Skip to content

Load testing the speech‐to‐text workflow

Andrew Berger edited this page Dec 18, 2024 · 2 revisions

Test collection

This argo-qa collection contains all the speech-to-text samples intended for testing. If creating new items - outside of integration tests - please add them to that collection.

Items to use for batch testing

Within that collection, there are 22 items that are tagged specifically so they can be rerun in a batch. These items have been through Whisper multiple times. Sometimes whisper has failed while the batch was running, sometimes it has made it all the way through. It will take a few hours to process them.

Running text extraction as a bulk action

(General documentation on how to run bulk actions is on Consul.)
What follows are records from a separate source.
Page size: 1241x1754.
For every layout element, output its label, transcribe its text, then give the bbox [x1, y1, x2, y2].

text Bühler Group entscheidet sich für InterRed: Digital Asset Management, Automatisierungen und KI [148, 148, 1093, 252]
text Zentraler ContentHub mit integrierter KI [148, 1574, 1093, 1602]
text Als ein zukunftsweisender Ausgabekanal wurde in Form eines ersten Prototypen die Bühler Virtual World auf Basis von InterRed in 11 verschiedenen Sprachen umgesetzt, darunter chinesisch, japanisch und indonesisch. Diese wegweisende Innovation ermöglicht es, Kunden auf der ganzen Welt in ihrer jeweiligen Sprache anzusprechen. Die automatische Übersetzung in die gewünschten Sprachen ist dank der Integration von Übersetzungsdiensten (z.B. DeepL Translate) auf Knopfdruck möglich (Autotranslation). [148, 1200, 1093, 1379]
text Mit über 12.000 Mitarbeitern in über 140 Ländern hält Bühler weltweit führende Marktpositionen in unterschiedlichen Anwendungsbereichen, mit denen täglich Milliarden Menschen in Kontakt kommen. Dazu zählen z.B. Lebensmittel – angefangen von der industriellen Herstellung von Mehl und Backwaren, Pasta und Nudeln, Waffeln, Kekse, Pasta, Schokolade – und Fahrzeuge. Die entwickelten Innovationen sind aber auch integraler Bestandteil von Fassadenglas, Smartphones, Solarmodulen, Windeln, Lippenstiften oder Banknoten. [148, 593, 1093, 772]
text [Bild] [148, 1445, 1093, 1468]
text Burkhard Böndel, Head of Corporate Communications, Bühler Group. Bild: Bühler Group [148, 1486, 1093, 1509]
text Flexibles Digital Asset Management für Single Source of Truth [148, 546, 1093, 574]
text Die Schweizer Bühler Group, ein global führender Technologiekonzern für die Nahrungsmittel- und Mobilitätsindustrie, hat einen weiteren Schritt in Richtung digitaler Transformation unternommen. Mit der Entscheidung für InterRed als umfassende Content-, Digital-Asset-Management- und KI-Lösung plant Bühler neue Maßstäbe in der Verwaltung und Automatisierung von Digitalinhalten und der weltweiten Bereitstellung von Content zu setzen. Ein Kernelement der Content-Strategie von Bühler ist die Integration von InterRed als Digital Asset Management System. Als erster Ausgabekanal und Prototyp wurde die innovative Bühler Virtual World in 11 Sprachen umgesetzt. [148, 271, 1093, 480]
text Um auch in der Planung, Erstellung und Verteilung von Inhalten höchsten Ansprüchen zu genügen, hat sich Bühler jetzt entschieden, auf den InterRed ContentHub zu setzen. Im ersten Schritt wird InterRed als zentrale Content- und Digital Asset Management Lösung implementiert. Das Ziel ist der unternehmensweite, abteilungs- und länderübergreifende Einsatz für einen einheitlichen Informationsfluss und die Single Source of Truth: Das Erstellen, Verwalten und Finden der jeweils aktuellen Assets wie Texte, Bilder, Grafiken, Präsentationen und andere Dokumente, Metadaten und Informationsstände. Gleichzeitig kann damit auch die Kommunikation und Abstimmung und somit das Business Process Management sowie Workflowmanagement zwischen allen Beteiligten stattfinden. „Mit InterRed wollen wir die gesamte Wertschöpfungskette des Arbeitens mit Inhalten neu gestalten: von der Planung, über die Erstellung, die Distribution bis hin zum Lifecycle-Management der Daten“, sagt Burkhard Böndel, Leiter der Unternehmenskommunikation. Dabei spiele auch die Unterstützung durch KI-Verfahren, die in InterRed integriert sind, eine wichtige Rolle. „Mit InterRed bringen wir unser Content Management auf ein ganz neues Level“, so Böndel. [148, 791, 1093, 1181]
High-level outline for running text extraction as a bulk action is:

  1. "Open" the batch of items
  2. Run text extraction
  3. See if anything breaks

The easiest way to run the bulk action is:

  1. Click on the link to the tagged items above
  2. From within the search results window, click on "Bulk actions". This is the link just above the results list. (Do not click on the "Bulk actions" link in the Argo header area - that link will not save your search results for use later.)
  3. From the bulk actions page, choose "New bulk action"
  4. Choose "Open new object versions" (under "Modify objects via form")
  5. Click on the button labeled "Populate with previous search" - this should automatically enter the list of tagged druids from your search results list. You can also paste in the list of druids yourself.
  6. Run the bulk action
  7. Wait until all the items have been opened, but don't leave the bulk actions page yet. You will need to refresh to see the progress of the bulk action. You may see an error if an item was already open. You can ignore that. The important thing is to make sure all items are opened before running text extraction.
  8. Once all the items are opened, choose "New bulk action" again.
  9. This time choose "Start text extraction"
  10. Click on "populate with previous search" - if you haven't run any other searches this should auto-fill the same druid list again
  11. Run the bulk action

At this point, the bulk action will start the speech-to-text workflow on all the items in the druid list. You can monitor the progress in Argo by checking on the item statuses. Each item will change to "Accessioned" when it's done processing.